Ingredients Nutrition


  1. Preheat the oven to 350°F Melt the butter in the butter warmer or saucepan. Combine the sugar and graham cracker crumbs in the medium-sized bowl and stir in the melted butter. Press the graham cracker mixture evenly across the bottom and all the way up the side of the tart pan packing it tightly with your fingertips so it is even and compacted. Bake until crisp and golden 6-8 minutes. Set aside to let cool.
  2. Finely chop the chocolate and place in a large bowl. Heat the heavy cream in the sauepan until almost boiling. Whisk the hot cream into the chocolate until smooth.
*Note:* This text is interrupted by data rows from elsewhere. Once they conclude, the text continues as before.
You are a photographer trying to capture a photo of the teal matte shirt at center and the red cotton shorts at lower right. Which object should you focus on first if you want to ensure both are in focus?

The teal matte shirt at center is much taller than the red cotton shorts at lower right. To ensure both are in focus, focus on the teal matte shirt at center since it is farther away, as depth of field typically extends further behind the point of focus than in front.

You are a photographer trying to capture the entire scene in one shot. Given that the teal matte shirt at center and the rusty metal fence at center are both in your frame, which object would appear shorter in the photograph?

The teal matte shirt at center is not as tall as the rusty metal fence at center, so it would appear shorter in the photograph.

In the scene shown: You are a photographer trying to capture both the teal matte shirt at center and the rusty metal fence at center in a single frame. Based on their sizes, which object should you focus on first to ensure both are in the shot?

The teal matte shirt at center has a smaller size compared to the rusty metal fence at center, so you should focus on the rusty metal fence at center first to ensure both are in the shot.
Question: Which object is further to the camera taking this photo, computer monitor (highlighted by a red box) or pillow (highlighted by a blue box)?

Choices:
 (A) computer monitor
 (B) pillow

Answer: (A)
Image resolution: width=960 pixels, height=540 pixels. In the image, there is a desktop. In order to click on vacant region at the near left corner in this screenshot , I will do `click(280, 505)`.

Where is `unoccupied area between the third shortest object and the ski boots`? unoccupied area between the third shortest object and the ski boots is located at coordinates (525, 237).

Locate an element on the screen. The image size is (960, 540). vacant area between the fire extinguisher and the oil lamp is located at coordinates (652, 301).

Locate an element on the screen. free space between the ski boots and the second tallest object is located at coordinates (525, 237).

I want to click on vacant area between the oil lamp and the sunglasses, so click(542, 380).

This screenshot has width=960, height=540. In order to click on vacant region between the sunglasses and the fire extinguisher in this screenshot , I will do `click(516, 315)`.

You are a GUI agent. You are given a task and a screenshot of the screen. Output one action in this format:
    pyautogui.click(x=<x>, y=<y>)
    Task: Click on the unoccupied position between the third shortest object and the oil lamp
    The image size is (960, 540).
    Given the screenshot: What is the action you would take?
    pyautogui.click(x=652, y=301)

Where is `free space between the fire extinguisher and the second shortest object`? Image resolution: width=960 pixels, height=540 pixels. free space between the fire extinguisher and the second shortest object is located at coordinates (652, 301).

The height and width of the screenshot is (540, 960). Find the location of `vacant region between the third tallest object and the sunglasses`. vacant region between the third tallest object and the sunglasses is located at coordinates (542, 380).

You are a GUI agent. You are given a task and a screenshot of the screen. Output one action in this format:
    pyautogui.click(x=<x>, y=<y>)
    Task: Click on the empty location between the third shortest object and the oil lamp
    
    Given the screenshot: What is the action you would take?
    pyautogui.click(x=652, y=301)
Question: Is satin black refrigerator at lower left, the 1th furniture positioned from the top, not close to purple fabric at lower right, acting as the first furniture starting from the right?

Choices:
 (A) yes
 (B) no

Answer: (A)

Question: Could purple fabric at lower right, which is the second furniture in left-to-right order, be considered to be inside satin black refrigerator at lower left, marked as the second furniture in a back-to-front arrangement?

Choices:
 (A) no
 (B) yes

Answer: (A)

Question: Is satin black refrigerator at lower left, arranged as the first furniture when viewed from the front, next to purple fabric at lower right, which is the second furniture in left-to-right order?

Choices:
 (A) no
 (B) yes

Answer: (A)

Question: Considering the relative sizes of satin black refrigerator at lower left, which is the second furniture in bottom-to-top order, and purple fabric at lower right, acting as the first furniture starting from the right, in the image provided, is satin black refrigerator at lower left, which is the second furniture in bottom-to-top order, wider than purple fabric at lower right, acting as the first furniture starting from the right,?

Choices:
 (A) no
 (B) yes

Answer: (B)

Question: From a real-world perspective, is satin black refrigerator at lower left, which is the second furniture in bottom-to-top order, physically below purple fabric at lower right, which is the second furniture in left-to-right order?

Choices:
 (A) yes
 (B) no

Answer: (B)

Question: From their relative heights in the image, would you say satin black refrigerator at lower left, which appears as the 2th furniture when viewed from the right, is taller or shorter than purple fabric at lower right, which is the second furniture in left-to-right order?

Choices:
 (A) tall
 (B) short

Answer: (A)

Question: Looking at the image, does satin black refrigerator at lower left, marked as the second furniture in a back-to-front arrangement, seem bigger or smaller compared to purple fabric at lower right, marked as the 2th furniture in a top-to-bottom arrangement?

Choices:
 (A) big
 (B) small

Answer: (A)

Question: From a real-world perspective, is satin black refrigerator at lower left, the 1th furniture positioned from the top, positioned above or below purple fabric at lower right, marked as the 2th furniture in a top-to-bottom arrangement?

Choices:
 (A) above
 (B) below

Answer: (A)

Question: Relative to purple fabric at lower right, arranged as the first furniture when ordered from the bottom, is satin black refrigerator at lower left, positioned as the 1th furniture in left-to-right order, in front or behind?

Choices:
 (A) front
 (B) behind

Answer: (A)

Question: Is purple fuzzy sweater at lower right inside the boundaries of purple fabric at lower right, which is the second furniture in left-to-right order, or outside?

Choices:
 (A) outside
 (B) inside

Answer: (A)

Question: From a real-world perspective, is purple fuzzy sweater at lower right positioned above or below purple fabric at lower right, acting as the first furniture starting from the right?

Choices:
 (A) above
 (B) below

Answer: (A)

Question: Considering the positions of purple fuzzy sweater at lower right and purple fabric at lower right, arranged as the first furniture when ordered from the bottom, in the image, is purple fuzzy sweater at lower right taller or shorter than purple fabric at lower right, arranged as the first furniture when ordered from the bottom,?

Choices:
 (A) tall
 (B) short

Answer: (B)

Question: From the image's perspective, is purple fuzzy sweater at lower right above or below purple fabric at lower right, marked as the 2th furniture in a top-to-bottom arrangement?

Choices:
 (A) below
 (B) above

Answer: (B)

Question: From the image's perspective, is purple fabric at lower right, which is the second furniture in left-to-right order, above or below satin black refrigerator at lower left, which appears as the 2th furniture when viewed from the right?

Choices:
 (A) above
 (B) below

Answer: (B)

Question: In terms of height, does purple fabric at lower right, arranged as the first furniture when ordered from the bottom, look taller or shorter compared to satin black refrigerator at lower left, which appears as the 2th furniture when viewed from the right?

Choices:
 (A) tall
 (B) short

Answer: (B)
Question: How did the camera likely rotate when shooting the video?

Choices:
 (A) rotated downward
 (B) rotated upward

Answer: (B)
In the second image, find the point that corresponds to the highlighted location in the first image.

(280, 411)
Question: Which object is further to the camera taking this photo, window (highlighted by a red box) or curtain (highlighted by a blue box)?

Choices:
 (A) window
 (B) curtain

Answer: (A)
Whisk in the mint extract. Refrigerate until completely cooled.
  3. Whip the chocolate mixture with the electric mixture until it holds soft peaks. Refrigerate until ready to serve, up to 3 hours. Spoon into the cooled tart shell and smooth with the spatula.
  4. To serve, slice the tops off the strawberries and slice thin. Place wedges of the tart on 6 individual dessert dishes and spoon some strawberries alongside each wedge.